Most Irish bridal boutiques run occasional sample sales where savvy brides-to-be can pick up designer dresses at a fraction of the price. The Vera Wang sample sale generally takes place in October and March in Brown Thomas. Myrtle Ivory (3 Anne's Lane, Dublin) and Annabel Rose (10 Wicklow Street) also run at least two sample sales a year. Be warned, though, samples are generally size 10 to 12.
One-of-a-kind vintage wedding dresses are often a quarter of the price of a modern gown. For high-end options, log on to www.thevintageweddingdresscom pany.com. Closer to home, try Enchanted Vintage Clothing for dresses from the 1920s to the 1970s, www.vintageclothing.ie
“Last July 25, the love of my life, Kieran, and I got married. When we started organising the wedding we realised that our budget was made pretty simple by the fact that we were both college students.
“We managed to spend less than €5,000 because our guests and especially our close friends and family contributed to various different aspects of our day instead of buying traditional gifts. Instead of having the reception in a hotel, we rented out a community hall. We decorated it ourselves and designed a barbecue and buffet with a good friend of ours who is an experienced chef.

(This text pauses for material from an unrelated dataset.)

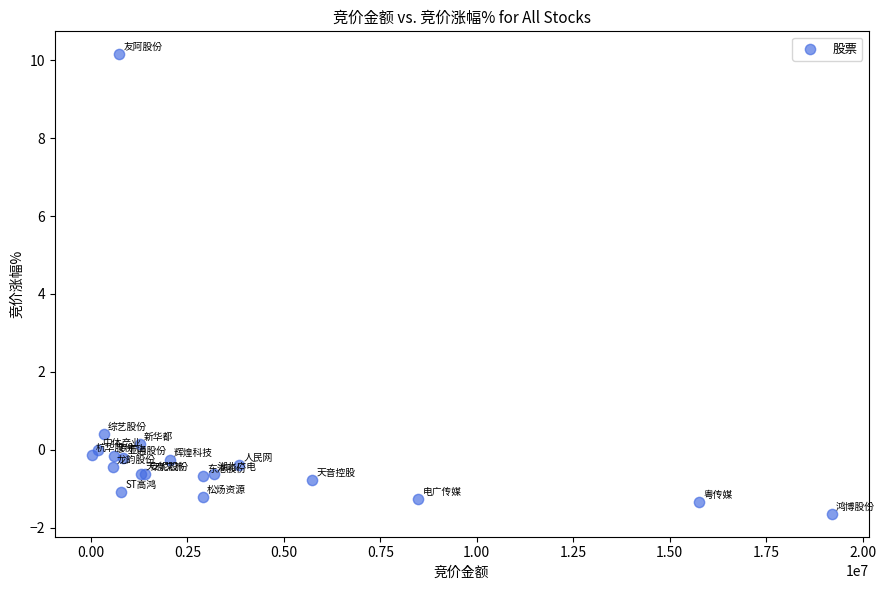

What Y value in the scatter plot is closest to 4?

0.4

“Other friends then rallied the troops, handed out the ingredients and had all the food made for the day. The meat was barbecued in the sun and our amazing cupcake tower was made by another friend of ours as a wedding gift to us. We topped it off with a traditional fruitcake made by Kieran’s mum, Liz. “We made all of our own invitations, decorations and even collected 200 glass yoghurt jars coming up to the wedding. We then put tea light candles into them, arranged them in a semi-circle and had our first dance amidst the flickering lights. It was the simple ideas that really stood out on the day.
“I found my dress in Pronuptia in Cork city. As it was closing down, they first offered to give it to me off the rails for €500 — the original price was €2,500! It was dry-cleaned for free and the final price was just €300. Most bridal shops also do massive reductions for dresses bought off the rails.”